State prosecutors have questioned Medellín de Bravo’s entire police force over the kidnapping. Of 38 officers brought in to give statements, 13 are being held in custody, while state police officers have assumed control of the town.
Mayor under suspicion
Veracruz Attorney General Luis Ángel Bravo Contreras told the local press this week that his office is investigating whether Sánchez’s disappearance was linked to his activism and his work to denounce acts of corruption by the local authorities.
Sánchez, who had been working as a taxi driver to fund his newspaper, had often criticized the mayor of Medellín de Bravo, Omar Cruz Reyes, in his reports.
Cruz denied any wrongdoing in a press conference on Monday but the Inter American Press Association, Sánchez’s family, and press freedom watchdog Article 19 all alleged that he had received a number of threats from the mayor prior to his disappearance.
“Moisés Sánchez Cerezo had denounced a series of criminal acts in the municipality of Medellin de Bravo and its surroundings, making him an inconvenient journalist for the mayor,” said Mexico’s National Human Rights Commission in a statement released on Sunday.
In the weeks before he was kidnapped, Sánchez had also posted photographs of protests against the Veracruz governor, as well as publishing several reports about a vigilante group that local citizens had formed to protect their neighborhoods from organized crime.
These reports of vigilantism were “particularly sensitive for local officials who sought to downplay shortcomings in local law enforcement,” another local reporter told the Committee to Protect Journalists (CPJ).
Why is Veracruz so dangerous?
More than 50 journalists have been killed or disappeared across Mexico since 2007 and the eastern state of Veracruz is widely considered the most dangerous place in the country to practice the profession.
Ten journalists have been murdered there and at least five others have gone missing since Governor Javier Duarte de Ochoa took office in 2010.
Drug cartels are thought to be responsible for much of the violence against the press and the fact that Veracruz is territory of Los Zetas, arguably Mexico’s most violent criminal gang, partly explains why the state has become such a hotspot.
However, corruption has been so rife in parts of Veracruz in recent years that local authorities have at times grown almost indistinguishable from organized crime.
Public officials are often accused of attacking or intimidating reporters and in 2012 unconfirmed rumors even circulated that a hit list of Veracruz journalists had been issued not by the cartels, but by the state prosecutor’s office.

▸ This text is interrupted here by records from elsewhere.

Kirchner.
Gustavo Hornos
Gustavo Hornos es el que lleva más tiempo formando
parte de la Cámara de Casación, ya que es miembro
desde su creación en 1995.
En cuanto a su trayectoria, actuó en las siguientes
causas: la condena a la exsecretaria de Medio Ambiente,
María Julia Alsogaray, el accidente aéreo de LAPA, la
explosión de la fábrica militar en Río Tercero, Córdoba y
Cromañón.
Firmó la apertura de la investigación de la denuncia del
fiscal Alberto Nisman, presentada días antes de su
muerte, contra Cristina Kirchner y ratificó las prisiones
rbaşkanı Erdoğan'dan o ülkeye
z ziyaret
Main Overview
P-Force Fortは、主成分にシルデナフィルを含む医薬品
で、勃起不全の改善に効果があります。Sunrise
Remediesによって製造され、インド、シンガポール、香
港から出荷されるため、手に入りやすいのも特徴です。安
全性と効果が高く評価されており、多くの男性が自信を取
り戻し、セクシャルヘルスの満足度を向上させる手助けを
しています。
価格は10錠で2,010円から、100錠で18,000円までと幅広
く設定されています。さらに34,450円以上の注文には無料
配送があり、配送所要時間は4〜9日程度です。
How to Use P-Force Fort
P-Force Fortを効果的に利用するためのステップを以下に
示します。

Governor Duarte, who represents the Institutional Revolutionary Party (PRI), has been strongly criticized over the killings and has often sought to downplay any links between the journalists’ deaths and their work.
On Saturday he further enraged the media by refusing to acknowledge Sánchez as a reporter and referring to him only as a “taxi driver and neighborhood activist”.

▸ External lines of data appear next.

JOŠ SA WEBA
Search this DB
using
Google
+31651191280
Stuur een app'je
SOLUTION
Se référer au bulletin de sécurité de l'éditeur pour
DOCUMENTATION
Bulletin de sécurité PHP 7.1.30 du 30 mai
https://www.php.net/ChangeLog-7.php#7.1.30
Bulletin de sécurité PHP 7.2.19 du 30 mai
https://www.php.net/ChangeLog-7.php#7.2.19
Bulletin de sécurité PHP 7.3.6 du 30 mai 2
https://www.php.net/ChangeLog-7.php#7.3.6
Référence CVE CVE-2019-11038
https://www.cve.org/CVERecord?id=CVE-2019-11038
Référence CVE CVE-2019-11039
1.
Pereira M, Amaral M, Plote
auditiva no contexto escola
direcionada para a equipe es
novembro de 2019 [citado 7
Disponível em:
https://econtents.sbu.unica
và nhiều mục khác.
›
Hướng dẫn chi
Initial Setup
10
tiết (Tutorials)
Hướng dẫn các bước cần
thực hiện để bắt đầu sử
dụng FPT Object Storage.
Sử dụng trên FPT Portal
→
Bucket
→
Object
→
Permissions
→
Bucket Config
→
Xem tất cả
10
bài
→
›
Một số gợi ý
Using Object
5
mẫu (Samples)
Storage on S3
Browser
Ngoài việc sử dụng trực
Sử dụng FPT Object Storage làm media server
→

Although his office later backtracked over those comments, many saw it as further evidence that the state government is still not taking violence against the media seriously.
“Veracruz authorities have a history of denigrating the activities of local journalists and a miserable record of impunity in cases of crimes against journalists,” said Carlos Lauría, CPJ’s senior program coordinator for the Americas.